Multi-GPU automated partial offloading

Question

Multi-GPU automated partial offloading

dumblob opened this issue a year ago · 0 comments

Describe the feature

Scientific computations often work with matrices or "not so conditionals/branch heavy" algorithms.

Using purely CPUs (which seems what VSL currently does and unfortunately seems to aim for) will "penalize" VSL compared to other hybrid frameworks whose API is made to accommodate for running the designated computations also on GPUs without user intervention.

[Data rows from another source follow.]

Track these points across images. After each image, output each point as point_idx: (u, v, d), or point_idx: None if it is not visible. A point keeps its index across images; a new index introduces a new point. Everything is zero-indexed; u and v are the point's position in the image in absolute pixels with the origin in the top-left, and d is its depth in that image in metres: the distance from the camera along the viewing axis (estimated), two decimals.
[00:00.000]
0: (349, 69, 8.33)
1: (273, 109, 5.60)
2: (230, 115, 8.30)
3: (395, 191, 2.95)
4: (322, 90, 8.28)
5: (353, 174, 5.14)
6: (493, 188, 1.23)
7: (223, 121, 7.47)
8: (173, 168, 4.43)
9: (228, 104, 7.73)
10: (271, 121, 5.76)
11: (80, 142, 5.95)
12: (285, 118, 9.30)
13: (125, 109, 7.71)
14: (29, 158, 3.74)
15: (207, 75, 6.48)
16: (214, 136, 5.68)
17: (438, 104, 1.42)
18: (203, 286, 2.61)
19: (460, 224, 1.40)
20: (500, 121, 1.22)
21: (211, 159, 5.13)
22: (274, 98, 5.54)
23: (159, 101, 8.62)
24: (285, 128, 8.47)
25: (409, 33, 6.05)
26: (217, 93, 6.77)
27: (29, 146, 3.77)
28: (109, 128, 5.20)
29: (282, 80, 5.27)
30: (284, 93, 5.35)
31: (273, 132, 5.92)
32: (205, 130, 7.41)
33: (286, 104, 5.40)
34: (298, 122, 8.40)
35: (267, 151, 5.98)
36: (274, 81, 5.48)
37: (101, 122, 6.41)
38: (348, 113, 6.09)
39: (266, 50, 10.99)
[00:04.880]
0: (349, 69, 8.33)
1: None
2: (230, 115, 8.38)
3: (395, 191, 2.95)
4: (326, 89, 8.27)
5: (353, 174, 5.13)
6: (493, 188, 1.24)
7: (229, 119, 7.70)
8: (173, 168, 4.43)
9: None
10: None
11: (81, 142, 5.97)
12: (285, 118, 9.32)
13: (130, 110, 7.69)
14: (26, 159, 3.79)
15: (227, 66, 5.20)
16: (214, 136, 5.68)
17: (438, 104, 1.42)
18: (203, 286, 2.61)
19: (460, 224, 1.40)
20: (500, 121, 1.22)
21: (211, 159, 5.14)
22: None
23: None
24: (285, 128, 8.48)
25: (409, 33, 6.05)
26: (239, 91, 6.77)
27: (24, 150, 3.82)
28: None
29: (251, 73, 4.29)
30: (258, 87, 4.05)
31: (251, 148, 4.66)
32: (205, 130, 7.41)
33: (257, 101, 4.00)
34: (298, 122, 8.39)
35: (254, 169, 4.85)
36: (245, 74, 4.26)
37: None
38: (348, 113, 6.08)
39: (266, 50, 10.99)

I.e. in runtime it automatically detects available GPUs with the needed capabilities, quickly benchmarks them incl. the upload & download bus performance - think "bogomips" from Linux, then chooses the parts of the code which make sense to run there, and if there is no compile-time appropriate binary snippet to run on GPU it compiles the snippets by something like JIT and finally plumb everything to offload the chosen work to GPUs.

Use Case

To save time to researchers (yes, I often hear complains "I can not use more features/variables in my model as one run with 2500 of rows of input data already takes 2 hours on my modern PC and there are not enough money in the grant to pay for an AWS GPU cluster. So I can not do a full proper analysis but have to instead assume too many things instead of actually analysing them.").
To use ubiquitous HW to its max.

Proposed Solution

No response

Other Information

No response

Acknowledgements

I may be able to implement this feature request
This feature might incur a breaking change

Version used

latest git master

Environment details (OS name and version, etc.)

Any (at least macOS, Windows, Linux).